Deborah chewed on that for a moment, literally moving her mouth around as if she was grinding some very tough food. “Okay,” she said at last. “So now I know he’s driving a blue car, just like one out of every three people in Miami. Tell me how that helps me.”
“Wilkins drives a blue car,” I said.
“Wilkins is under surveillance, goddamn it,” she said.
“Call them.”
She looked at me, chewed on her lip, and then picked up her radio and stepped out of the car. She talked for a moment, and I heard her voice rising. Then she said another of her very bad words, and Astor looked at me and shook her head.

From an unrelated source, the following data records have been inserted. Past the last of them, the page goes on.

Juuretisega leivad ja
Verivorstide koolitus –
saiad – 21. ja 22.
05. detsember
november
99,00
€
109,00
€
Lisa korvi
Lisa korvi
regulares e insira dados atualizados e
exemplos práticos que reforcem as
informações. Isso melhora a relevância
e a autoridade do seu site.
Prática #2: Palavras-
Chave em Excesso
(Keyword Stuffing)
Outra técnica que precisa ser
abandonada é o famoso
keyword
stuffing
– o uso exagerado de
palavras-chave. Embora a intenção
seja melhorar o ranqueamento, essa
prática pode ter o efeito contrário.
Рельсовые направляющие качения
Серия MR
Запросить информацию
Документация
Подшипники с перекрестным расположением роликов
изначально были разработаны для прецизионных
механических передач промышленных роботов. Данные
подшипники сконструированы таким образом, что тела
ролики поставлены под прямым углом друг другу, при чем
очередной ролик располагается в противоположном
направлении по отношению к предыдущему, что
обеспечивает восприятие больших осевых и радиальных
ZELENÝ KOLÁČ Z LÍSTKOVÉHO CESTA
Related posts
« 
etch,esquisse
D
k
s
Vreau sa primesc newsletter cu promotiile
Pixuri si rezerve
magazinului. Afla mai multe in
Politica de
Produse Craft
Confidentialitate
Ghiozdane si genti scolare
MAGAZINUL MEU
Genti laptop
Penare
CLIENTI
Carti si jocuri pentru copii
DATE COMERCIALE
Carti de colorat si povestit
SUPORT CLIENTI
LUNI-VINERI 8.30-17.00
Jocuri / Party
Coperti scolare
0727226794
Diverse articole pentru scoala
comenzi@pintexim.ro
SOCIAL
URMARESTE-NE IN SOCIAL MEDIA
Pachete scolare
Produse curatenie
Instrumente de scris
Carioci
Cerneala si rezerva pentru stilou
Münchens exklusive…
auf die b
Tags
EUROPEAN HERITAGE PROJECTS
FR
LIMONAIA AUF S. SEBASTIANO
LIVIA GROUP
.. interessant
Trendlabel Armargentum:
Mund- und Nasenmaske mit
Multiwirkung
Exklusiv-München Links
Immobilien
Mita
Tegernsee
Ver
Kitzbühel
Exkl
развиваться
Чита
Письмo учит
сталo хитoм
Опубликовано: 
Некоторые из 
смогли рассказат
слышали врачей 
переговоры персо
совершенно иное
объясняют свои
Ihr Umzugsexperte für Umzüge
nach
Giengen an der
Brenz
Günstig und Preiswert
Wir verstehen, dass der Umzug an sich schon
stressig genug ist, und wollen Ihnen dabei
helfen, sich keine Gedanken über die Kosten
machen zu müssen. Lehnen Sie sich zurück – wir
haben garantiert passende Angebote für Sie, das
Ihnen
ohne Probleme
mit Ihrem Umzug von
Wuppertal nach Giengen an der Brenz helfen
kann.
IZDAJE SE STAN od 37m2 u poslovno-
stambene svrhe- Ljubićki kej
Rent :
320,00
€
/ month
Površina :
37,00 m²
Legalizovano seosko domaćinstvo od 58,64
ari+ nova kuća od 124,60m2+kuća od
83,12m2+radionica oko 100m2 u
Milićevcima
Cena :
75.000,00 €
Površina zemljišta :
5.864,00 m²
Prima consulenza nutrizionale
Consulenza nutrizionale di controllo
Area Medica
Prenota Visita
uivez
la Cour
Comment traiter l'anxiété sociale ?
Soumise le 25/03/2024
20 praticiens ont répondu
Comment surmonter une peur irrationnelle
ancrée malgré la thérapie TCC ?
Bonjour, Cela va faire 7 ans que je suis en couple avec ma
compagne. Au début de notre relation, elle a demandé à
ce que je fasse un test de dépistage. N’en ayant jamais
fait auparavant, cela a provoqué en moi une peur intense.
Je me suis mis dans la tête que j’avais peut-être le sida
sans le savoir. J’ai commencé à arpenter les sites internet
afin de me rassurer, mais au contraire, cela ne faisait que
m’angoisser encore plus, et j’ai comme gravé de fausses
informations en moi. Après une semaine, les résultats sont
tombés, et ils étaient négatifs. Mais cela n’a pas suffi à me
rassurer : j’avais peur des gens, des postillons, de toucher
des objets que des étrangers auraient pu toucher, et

And then Deborah slammed herself back into the car.
“Son of a bitch,” she said.
“They lost him?”
“No, he’s right there, at his house,” she said. “He just pulled in and went in the house.”
“Where did he go?”
“They don’t know,” she said. “They lost him on the shift change.”
“What?”
“DeMarco was coming in as Balfour was punching out,” she said. “He slipped away while they were changing. They swear he wasn’t gone more than ten minutes.”
“His house is a five-minute drive from here.”
“I know that,” she said bitterly. “So what do we do?”
“Keep them watching Wilkins,” I said. “And in the meantime, you go talk to Starzak.”
“You’re coming with me, right?” she said.
“No,” I said, thinking that I certainly didn’t want to see Starzak, and that for once I had a perfect excuse in place. “I have to get the kids home.”
She gave me a sour look. “And what if it isn’t Starzak?” she said.
I shook my head. “I don’t know,” I said.
“Yeah,” she said. “I don’t know either.” She started the engine. “Get in your seat.”